►
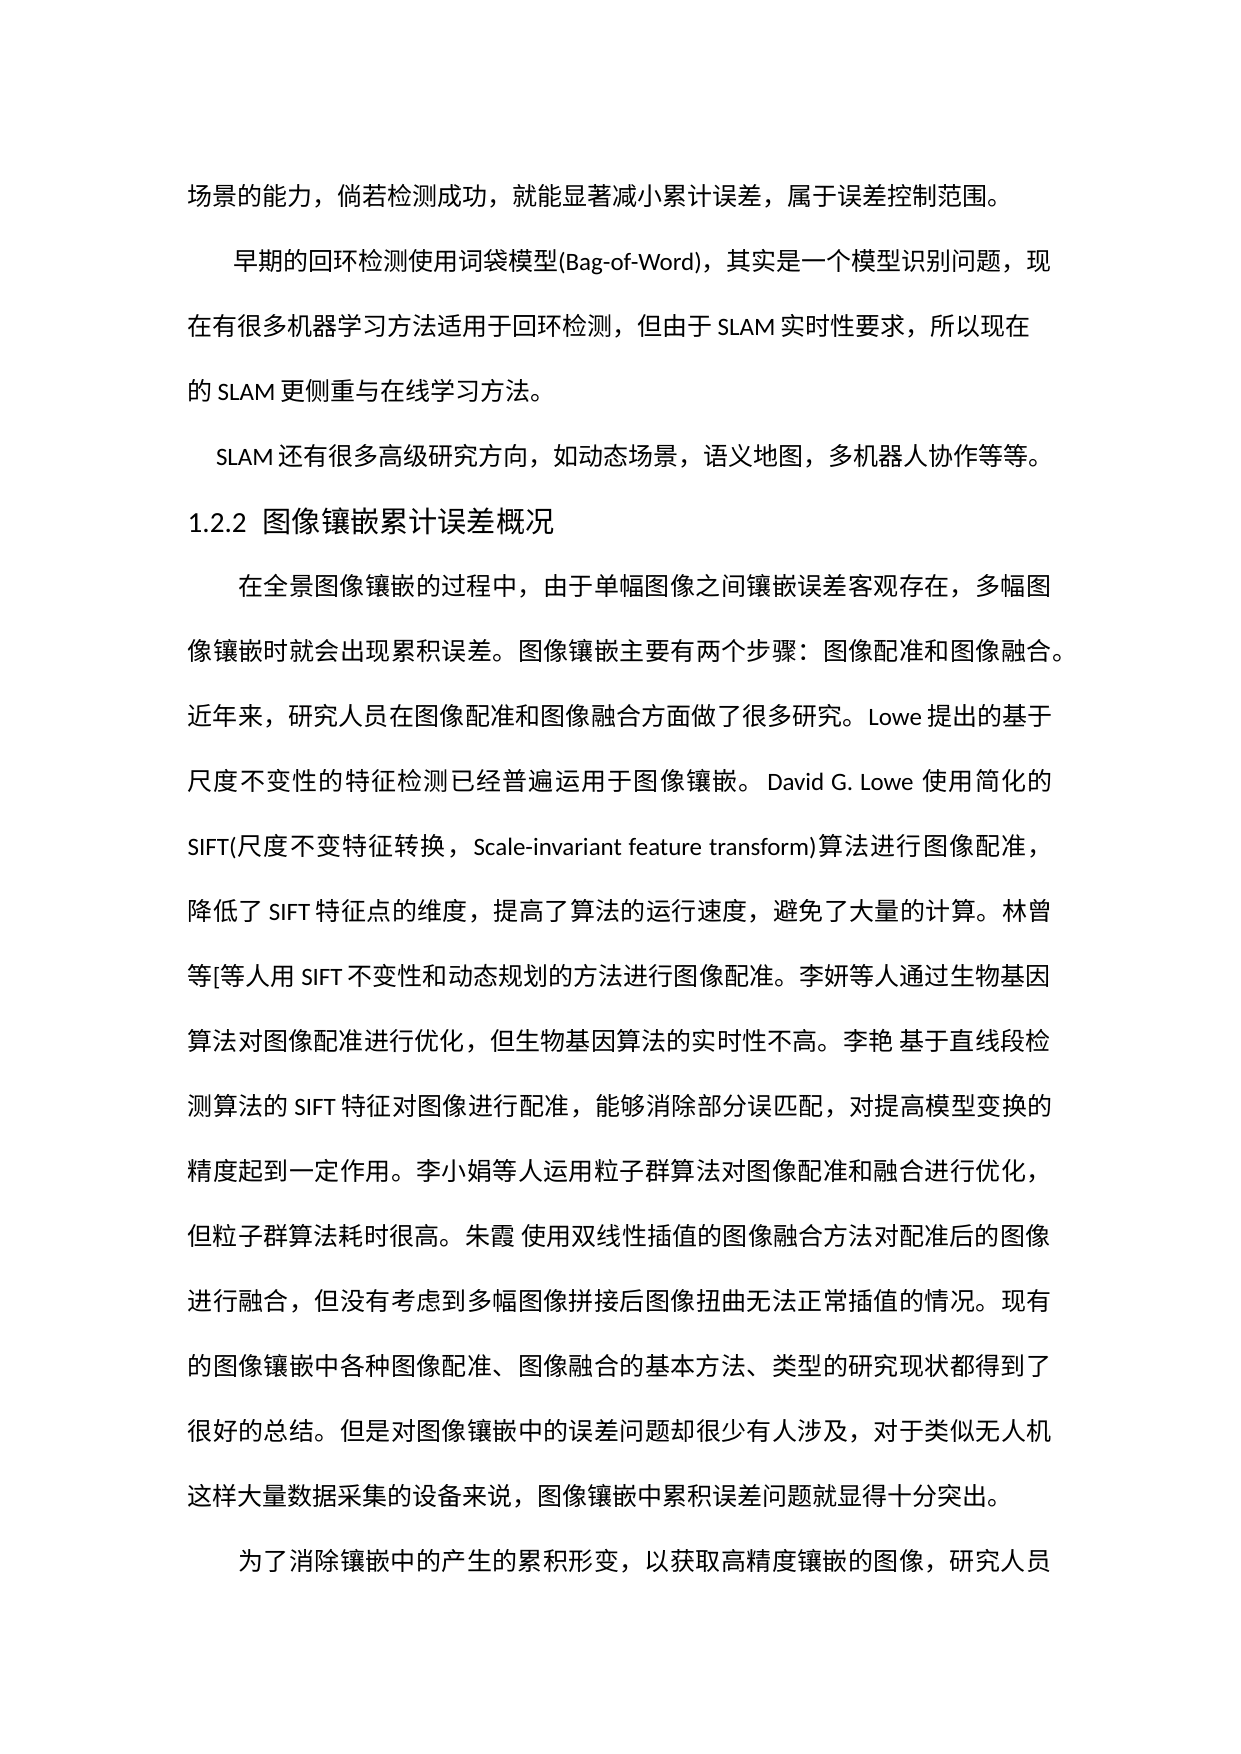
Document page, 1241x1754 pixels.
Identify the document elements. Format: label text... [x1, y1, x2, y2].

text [187, 162, 1053, 227]
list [187, 1527, 1053, 1592]
text SLAM还有很多高级研究方向，如动态场景，语义地图，多机器人协作等等。 [187, 422, 1053, 487]
list 在全景图像镶嵌的过程中，由于单幅图像之间镶嵌误差客观存在，多幅图像镶嵌时就会出现累积误差。图像镶嵌主要有两个步骤：图像配准和图像融合。近年来，研究人员在图像配准和图像融合方面做了很多研究。Lowe提出的基于尺度不变性的特征检测已经普遍运用于图像镶嵌。David G. Lowe 使用简化的SIFT(尺度不变特征转换，Scale-invariant feature transform)算法进行图像配准，降低了SIFT特征点的维度，提高了算法的运行速度，避免了大量的计算。林曾等[等人用SIFT不变性和动态规划的方法进行图像配准。李妍等人通过生物基因算法对图像配准进行优化，但生物基因算法的实时性不高。李艳 基于直线段检测算法的SIFT特征对图像进行配准，能够消除部分误匹配，对提高模型变换的精度起到一定作用。李小娟等人运用粒子群算法对图像配准和融合进行优化，但粒子群算法耗时很高。朱霞 使用双线性插值的图像融合方法对配准后的图像进行融合，但没有考虑到多幅图像拼接后图像扭曲无法正常插值的情况。现有的图像镶嵌中各种图像配准、图像融合的基本方法、类型的研究现状都得到了很好的总结。但是对图像镶嵌中的误差问题却很少有人涉及，对于类似无人机这样大量数据采集的设备来说，图像镶嵌中累积误差问题就显得十分突出。 [187, 552, 1053, 1527]
text 早期的回环检测使用词袋模型(Bag-of-Word)，其实是一个模型识别问题，现在有很多机器学习方法适用于回环检测，但由于SLAM实时性要求，所以现在的SLAM更侧重与在线学习方法。 [187, 227, 1053, 422]
list 图像镶嵌累计误差概况 [187, 487, 1053, 552]
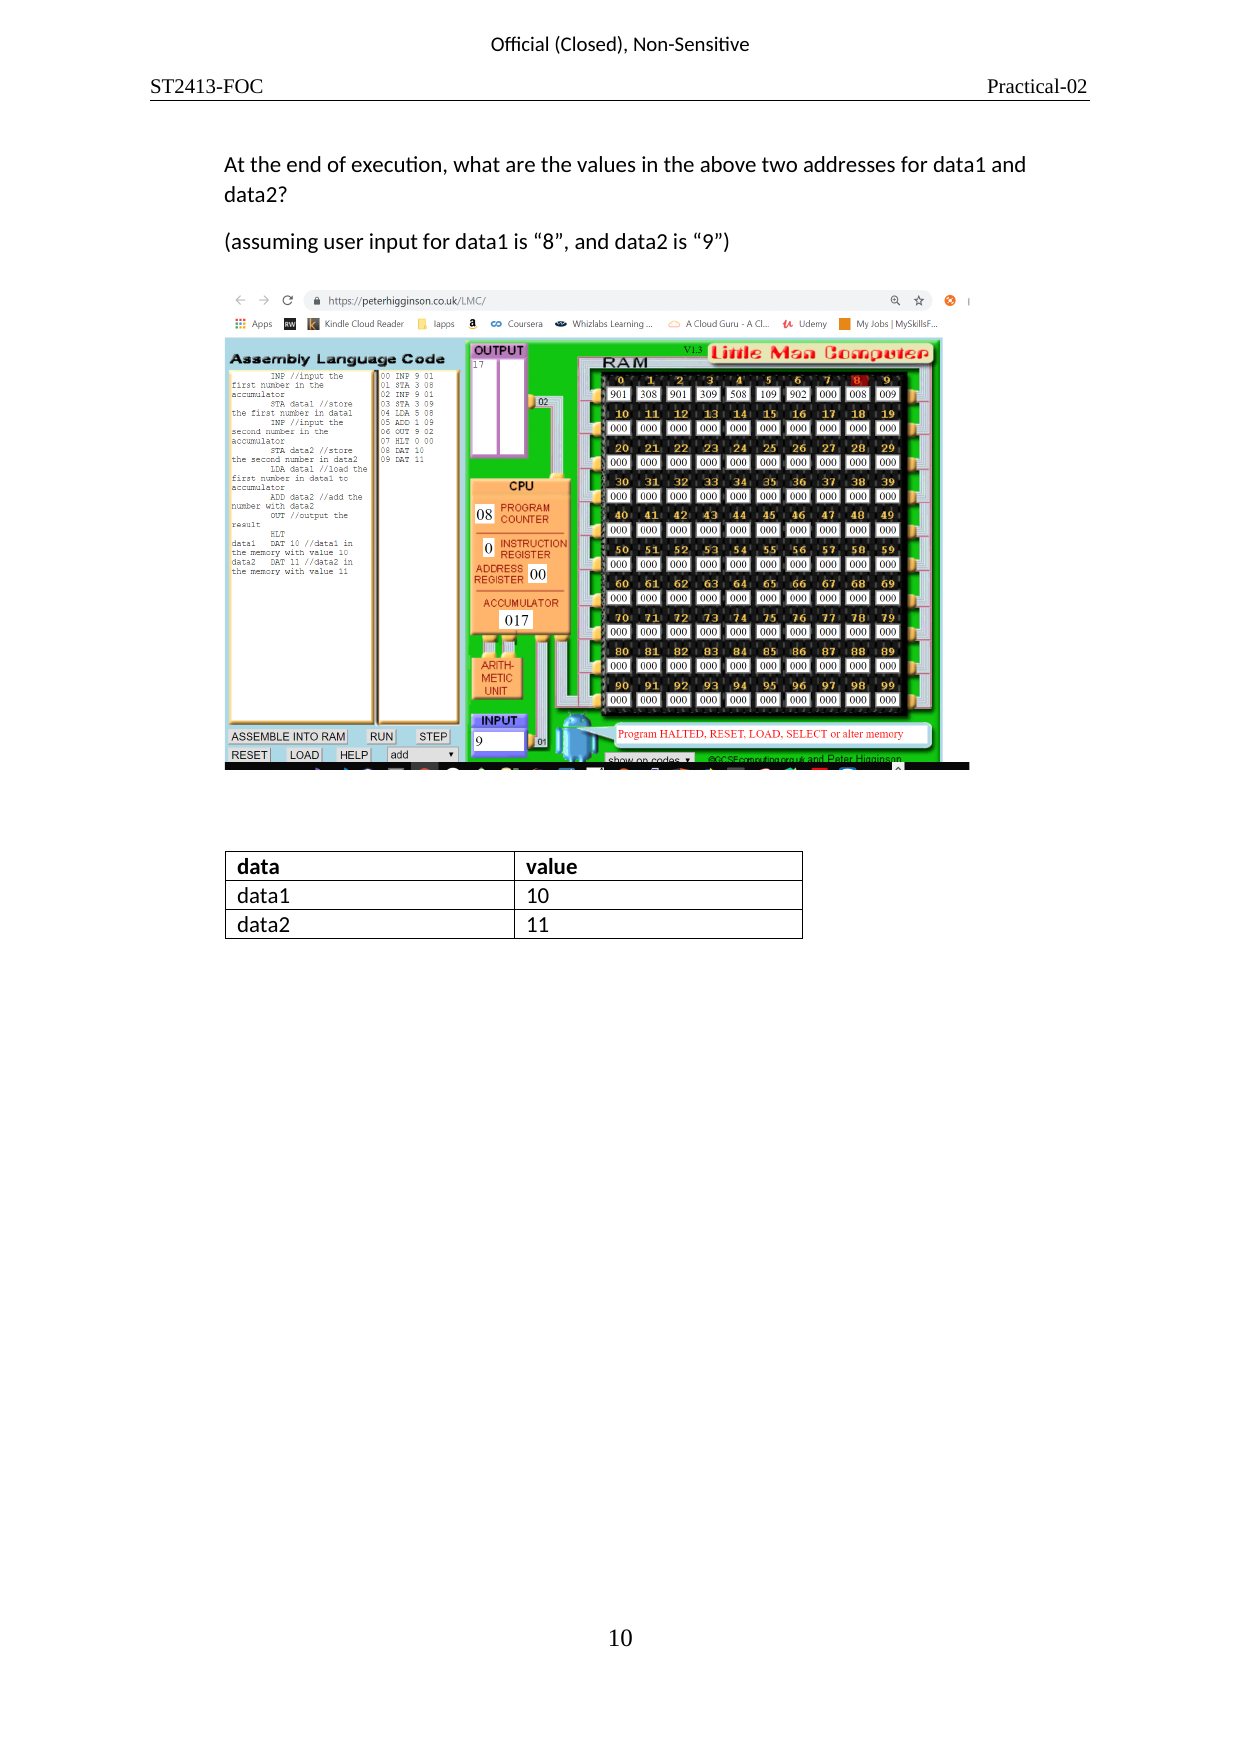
◄
- _WHAT IS EXPECTED_:
Images stay out, but the rest of the records must be retyped exactly.

- _ANSWER TO THIS TASK_:
Document page, 1241x1754 pixels.
Identify the document elements. Format: label text... [x1, y1, x2, y2].

text [187, 162, 1053, 227]
list [187, 1527, 1053, 1592]
text SLAM还有很多高级研究方向，如动态场景，语义地图，多机器人协作等等。 [187, 422, 1053, 487]
list 在全景图像镶嵌的过程中，由于单幅图像之间镶嵌误差客观存在，多幅图像镶嵌时就会出现累积误差。图像镶嵌主要有两个步骤：图像配准和图像融合。近年来，研究人员在图像配准和图像融合方面做了很多研究。Lowe提出的基于尺度不变性的特征检测已经普遍运用于图像镶嵌。David G. Lowe 使用简化的SIFT(尺度不变特征转换，Scale-invariant feature transform)算法进行图像配准，降低了SIFT特征点的维度，提高了算法的运行速度，避免了大量的计算。林曾等[等人用SIFT不变性和动态规划的方法进行图像配准。李妍等人通过生物基因算法对图像配准进行优化，但生物基因算法的实时性不高。李艳 基于直线段检测算法的SIFT特征对图像进行配准，能够消除部分误匹配，对提高模型变换的精度起到一定作用。李小娟等人运用粒子群算法对图像配准和融合进行优化，但粒子群算法耗时很高。朱霞 使用双线性插值的图像融合方法对配准后的图像进行融合，但没有考虑到多幅图像拼接后图像扭曲无法正常插值的情况。现有的图像镶嵌中各种图像配准、图像融合的基本方法、类型的研究现状都得到了很好的总结。但是对图像镶嵌中的误差问题却很少有人涉及，对于类似无人机这样大量数据采集的设备来说，图像镶嵌中累积误差问题就显得十分突出。 [187, 552, 1053, 1527]
text 早期的回环检测使用词袋模型(Bag-of-Word)，其实是一个模型识别问题，现在有很多机器学习方法适用于回环检测，但由于SLAM实时性要求，所以现在的SLAM更侧重与在线学习方法。 [187, 227, 1053, 422]
list 图像镶嵌累计误差概况 [187, 487, 1053, 552]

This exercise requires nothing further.